Przez ostatni rok moje zaufanie zostało wystawione na ciężką próbę i to nie raz a setki razy. Mój mąż oczywiście znalazł usprawiedliwienie dla każdej sytuacji. Dostaję anonimowe smsy że mąż mnie zdradza z tą swoją wspólniczką a z drugiej strony w naszej relacji nieźle wiec co ja mam myśleć? I gdzie w tym moja godność. Mam wrażenie że wszyscy wokół wiedzą tylko nie ja. A on zaprzecza i mówi, że nigdy w życiu by mi, nam tego nie zrobił.
Cała ta ich firma ledwo zipie ale on nie chce zacząć zarabiać w inny sposób bo mają do spłacenia kredyty, każdy swoje. I mają to ciągnąć aż do momentu spłaty, nie rozumiem tego. tylko, że to się może ciągnąć miesiącami, a moze nawet latami. Ona niszczy nasze życie w każdy możliwy sposób, pisząc do mnie że mąż jest ze mna ze względu na dzieci lub ze ja każe mu wybierać albo dzieci albo firma. że u niej szuka zrozumienia a ze mna jest bo musi. raz nawet zadzwoniła jej przyjaciółka sugerując że to prawda i że mnie zdradził i musi byc mi z tym ciężko ale może pozwoliłabym im to w spokoju spłacić. gdy spytałam czy sugeruje mi że mąż mnie zdradził, to powiedziała że przeciez nie fizycznie, mantalnie. Mówiła, że to on jest ogniwem zapalnym, że on nas krzywdzi. Wiem, że ta dziewczyna boi się, że z powodu rodziny on może zamknąć firmę i wtedy ona będzie musiała poradzić sobie sama ale to jej nie usprawiedliwia do niszczenia mojej rodziny. Co ja mam zrobić jak dowiedzieć się prawdy?
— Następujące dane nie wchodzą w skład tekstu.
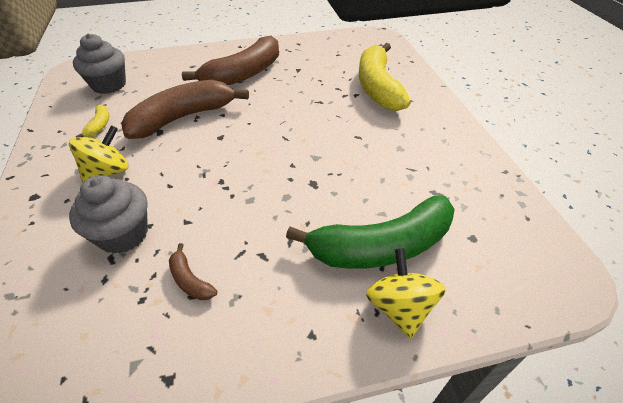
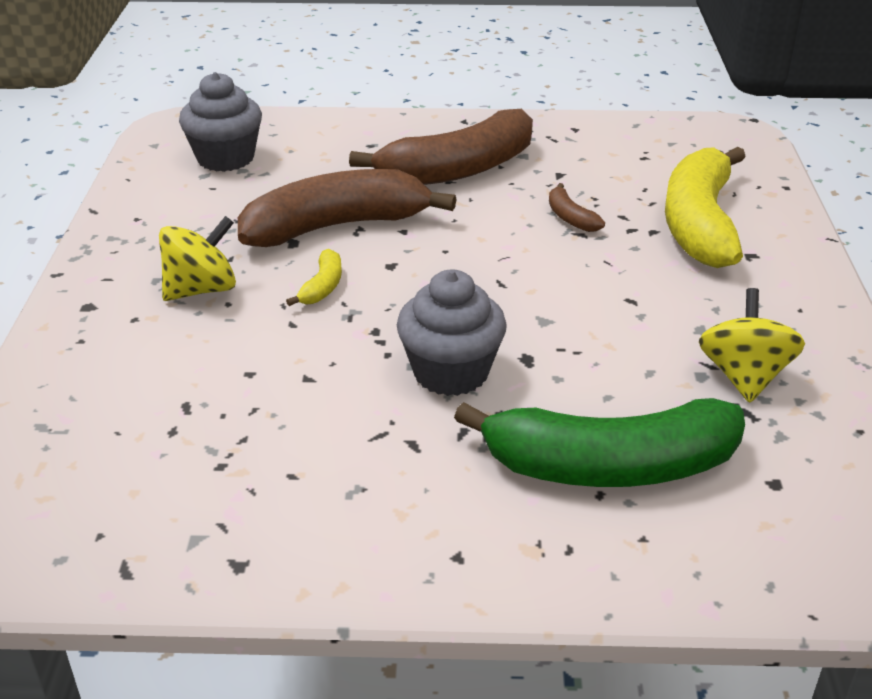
camera: 15 degrees right, 10 degrees down
grey cupcake [69,175,148,254] -> grey cupcake moved to [397,269,507,396]
yellow banana [76,104,109,138] -> yellow banana moved to [286,249,342,306]
brown banana [169,243,217,300] -> brown banana moved to [549,183,605,232]
yellow spinning top [366,248,446,338] -> yellow spinning top moved to [699,288,805,403]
[ Dodano: 2013-09-11, 16:25 ]
Tak własnie było zdradzał mnie przez cały rok, zakończył to w kilka miesięcy temu. Ona mi to powiedziała a on się w końcu przyznał. To miał być układ bez miłości, z tego czego się dowiedziałam to nawet bez szacunku. Gdzie się rodzą tacy ludzie? Czuję się pusta jakby mi ktoś wyrwał serce i brzydzę się nim.

[ Dodano: 2013-09-11, 16:29 ]
A w momencie gdy załozyłam tego posta, zdradzał mnie już od 4 miesięcy. przez ten rok moje życie to był horror. Snułam domysły a on udowadniał że tak bardzo mnie kocha.

[ Dodano: 2013-09-11, 16:29 ]
A w momencie gdy załozyłam tego posta, zdradzał mnie już od 4 miesięcy. przez ten rok moje życie to był horror. Snułam domysły a on udowadniał że tak bardzo mnie kocha.